D'Anglebert's keyboard music is arguably one of the most exquisite French harpsichord music ever written.  French Baroque harpsichord music has a very peculiar idiom that is to me, a very acquired taste.  I must be adamant that the first time I listened to these works, I did not think much of them.  However, after each listening, they really started to grow on me, much like how the aftertaste of a good wine kicks in.

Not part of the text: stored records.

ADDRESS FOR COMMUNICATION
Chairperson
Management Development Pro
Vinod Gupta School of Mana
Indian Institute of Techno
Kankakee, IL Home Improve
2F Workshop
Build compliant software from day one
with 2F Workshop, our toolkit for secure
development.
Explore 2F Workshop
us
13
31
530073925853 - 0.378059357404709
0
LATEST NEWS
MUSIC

Compounding to this is the fact that whether you may come to like these pieces depends greatly on the performer's interpretation.  I have long noticed Rousset's set of D'Anglebert, only that it has seemingly been out of print for a while.  For what may have been the most random thing ever, when I was back in Taiwan earlier this winter, I happened to notice this set sitting on the shelves of a record store.  From the plastic wrap around it, it seemed as if it has been laying there for a long time.  I was overjoyed due to the fact that there was this set high on my "to-get-list," just sitting there. 

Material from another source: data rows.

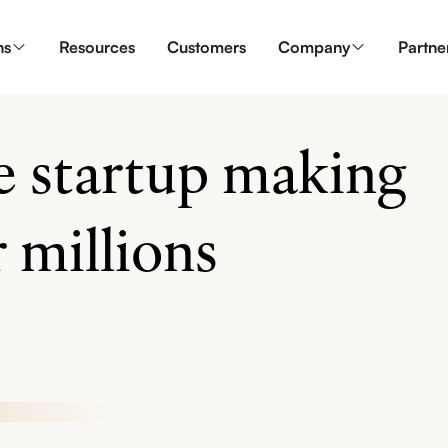
ns
Resources
Customers
Company
Partne
ve startup making
 millions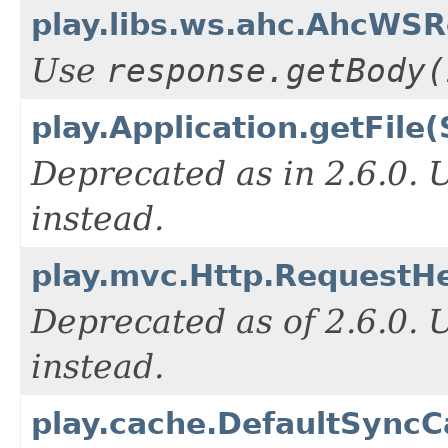
play.libs.ws.ahc.AhcWS
Use
response.getBody(
play.Application.getFile(
Deprecated as in 2.6.0.
instead.
play.mvc.Http.RequestHe
Deprecated as of 2.6.0.
instead.
play.cache.DefaultSyncC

Rousset's recordings of the well-known and less well-known French Baroque keyboard works have garnered much praise.  I own his Francois Couperin and Forqueray sets, and while I have not really gone through the entire Couperin in detail (it's 12 CDs, mind you), the Forqueray set is very enjoyable.  This D'Anglebert set is just as commendable.  Rousset's grasp and knowledge of the French keyboard works is immaculate.  His ability to play even the hardest ornamentations with ease and treat them with the delicate touch is impressive.  More importantly, Rousset's playing really allows the music to flow smoothly, without some quirky hesitant pauses other performers may do that can stop the flow of music altogether.  Under Rousset, the music is one coherent unit, with a continuity in sound that is much sought after quality in French keyboard music.   

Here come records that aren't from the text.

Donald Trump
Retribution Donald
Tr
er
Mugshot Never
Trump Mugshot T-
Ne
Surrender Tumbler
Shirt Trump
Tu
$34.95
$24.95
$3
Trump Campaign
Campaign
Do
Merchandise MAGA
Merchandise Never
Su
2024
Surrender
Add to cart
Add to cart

One reviewer on Amazon noticed that Rousset may be sometimes blitzing through some of the shorter pieces, speculating that he probably was trying really hard to fit all the music under 160 minutes.  This recording includes the other manuscript pieces and many transcriptions of Lully's pieces, a definite bonus.  However, tempo-wise, compared to Skip Sempe for example, Rousset is slight slower (who often isn't?) but does not lose the energy.  I have also listened to clips of Elizabeth Farr's recordings on Naxos, and while I am sure she has done thorough research and justified performance gestures, to me it does sound a bit too learned.  Although I have started to warm up to her playing a bit, I still much prefer Rousset's exuberance.   


Chinese version

















4 comments:

John Hendron said...

I commend you on a very thorough post on D'Angelbert and his music.

Anonymous said...

beautiful blog!!! congratulations and thankyou for this geat service.

Deadlockcp said...

Thanks for the comments!

Mike Winters said...

Hi Jack,

I was hoping you could clarify something:

"Rameau and Bach all use his table of ornaments as a reference for creating their own. J.S. Bach was known to make a copy of D'Anglebert's table of ornaments for sure."

Is there a reference for this? In what sense was d'Anglebert's ornamentations a 'reference.' Where the copied outright or expanded?